The three women were gunned down in two separate attacks on March 30 as they carried out door-to-door vaccinations in the eastern city of Jalalabad.
It was the first time that vaccination workers have been killed in a decade of door-to-door inoculations against the children's disease in Afghanistan. Such attacks have been more common in neighbouring Pakistan, where at least 70 vaccinators and security personnel connected to vaccination campaigns have been killed since 2011.
Afghanistan and Pakistan are the only two countries in the world where polio is still endemic, and both have seen a disturbing increase in cases in recent years. In Afghanistan, 56 new cases were reported in 2020, the highest number since 2011, when 80 cases were registered.
Adela Mohammadi, a 21-year-old vaccinator worker in Kabul, said her parents didn't want her to go out to do inoculations on the day after the three women were killed in Jalalabad.
"I went, but with a lot of worry," she told The Associated Press. "I was thinking what if someone was waiting for us and suddenly started shooting at us."
"But at the end of the day, I love my job -- I serve my people, especially children," she said. "Such attacks can't stop us from what we are doing."
In Pakistan, officials have struggled to overcome deep public suspicion over vaccines particularly since the U.S. used a fake vaccination campaign to unearth the hideout of al-Qaida leader Osama bin Laden. Hard-line clerics and militants have stoked the fears by depicting polio vaccinations as a Western plot to sterilize Muslim children.
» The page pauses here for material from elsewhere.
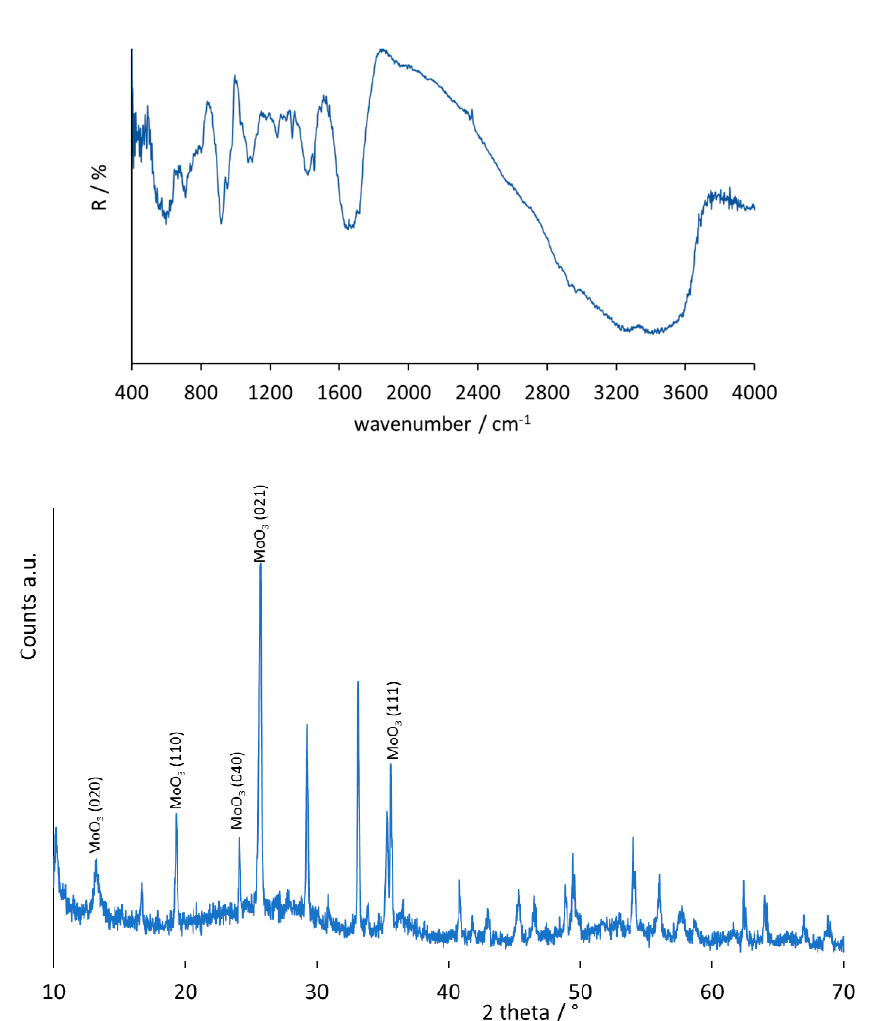
Figure 8. Infrared spectrum ( top ) and X-ray diffraction (XRD) powder pattern ( bottom ) of the MoO 2 NPs after catalysis.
In Afghanistan, some have also been suspicious of vaccinations, but that rarely if ever translated into violence. The new killings appear to reflect the disturbing rise in chaos in the past year, when the country has seen increasing targeted killings, sometimes of professionals or civil society figures, sometimes just seemingly at random.
The Islamic State group has claimed responsibility for some of the violence. But the perpetrators of many attacks remain unknown, including the killings of the vaccination workers.
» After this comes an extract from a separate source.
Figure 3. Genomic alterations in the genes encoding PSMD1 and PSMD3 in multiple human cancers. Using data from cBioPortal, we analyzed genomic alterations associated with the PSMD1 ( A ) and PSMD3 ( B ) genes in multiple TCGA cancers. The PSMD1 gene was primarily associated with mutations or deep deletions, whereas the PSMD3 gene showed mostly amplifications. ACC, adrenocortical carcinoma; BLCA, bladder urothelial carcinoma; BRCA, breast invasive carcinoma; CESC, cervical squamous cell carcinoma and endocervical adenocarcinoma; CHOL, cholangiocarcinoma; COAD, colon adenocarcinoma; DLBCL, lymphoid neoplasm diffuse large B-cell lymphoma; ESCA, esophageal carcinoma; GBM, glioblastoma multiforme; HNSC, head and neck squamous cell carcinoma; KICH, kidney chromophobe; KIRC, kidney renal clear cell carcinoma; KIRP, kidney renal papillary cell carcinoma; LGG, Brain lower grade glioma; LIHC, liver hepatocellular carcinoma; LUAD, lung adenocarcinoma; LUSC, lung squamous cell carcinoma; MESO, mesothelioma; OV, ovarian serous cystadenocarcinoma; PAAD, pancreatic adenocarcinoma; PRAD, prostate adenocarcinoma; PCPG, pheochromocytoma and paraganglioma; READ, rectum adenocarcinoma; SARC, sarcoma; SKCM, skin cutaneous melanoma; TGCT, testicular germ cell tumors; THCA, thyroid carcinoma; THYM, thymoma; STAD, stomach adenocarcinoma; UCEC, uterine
The violence adds a new worry as Afghanistan struggles to stamp out a disease that has largely been eliminated around the world. In children, polio can cause partial paralysis. Since 2010, the country has been carrying out regular inoculation campaigns in which workers go door to door, giving the vaccine to children. Most of the workers are women, since they can get better access to mothers and children.
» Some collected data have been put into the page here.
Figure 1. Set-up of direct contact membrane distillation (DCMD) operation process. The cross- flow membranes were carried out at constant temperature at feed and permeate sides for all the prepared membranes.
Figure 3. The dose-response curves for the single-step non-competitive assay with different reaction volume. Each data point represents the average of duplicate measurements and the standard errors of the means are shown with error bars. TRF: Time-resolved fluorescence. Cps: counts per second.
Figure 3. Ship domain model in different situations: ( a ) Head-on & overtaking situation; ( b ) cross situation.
Last year, authorities had to call off four planned inoculation rounds because of lockdowns against the coronavirus pandemic, though they did manage to conduct two rounds.
Authorities say nearly 10 million children are now in need of vaccination against polio. Of those, authorities are unable to reach some 3 million children living in areas under the control of Taliban insurgents. One round of inoculations was carried out earlier this year, and a second was launched March 29 -- and continued despite the killings the next day. During the four-day second round, more than 6 million children were vaccinated, according to Health Ministry spokesman Ghulam Dastagir Nazari.
In Afghanistan's deeply conservative society, traumatized by decades of war, some are suspicious, viewing inoculations as a Western trick.
Mohammadi has been participating in door-to-door campaigns the past three years. She works in somewhat better educated parts of the capital, and most families she approaches allow their children to be given a dose. Public worries over the coronavirus and eagerness for treatment have made some more open to polio vaccinations, she said.
Still, she regularly faces sometimes angry resistance from some families who claim vaccines are forbidden by religion or harm children. "There are families who don't even open their gates for us, they just shout, if we don't leave, they will come out and beat us," she said.
The continued impact of polio can be seen at the International Committee of the Red Cross' Orthopedic Program in Afghanistan. It mainly provides artificial legs to the many wounded in war or by roadside bombs or mines. But it also offers services to anyone with mobility issues -- including people affected by polio.
In 2020, nearly 5,000 polio patients received treatment at the program, including physiotherapy, medical equipment and orthopedic devices.
Maiwa Gul, 35, a polio patient from eastern Khost province, was at the centre on a recent day getting repairs to the leg prostheses that he needs to walk. He urged that all children be vaccinated. "Otherwise, they will eventually be in my position, needing someone to help them," he said.
Merjan Rasekh, head of public awareness at the Health Ministry's Polio Eradication Program, said the killing of the three vaccinators was "painful."
"If this situation continues, it would definitely have a negative impact on the morale of our health workers," he said.
But the young women at the forefront of the vaccination drive said it must continue.
"If we are afraid and don't go out to vaccinate, our children and all of us will face problems," said 22-year-old Shabana Maani.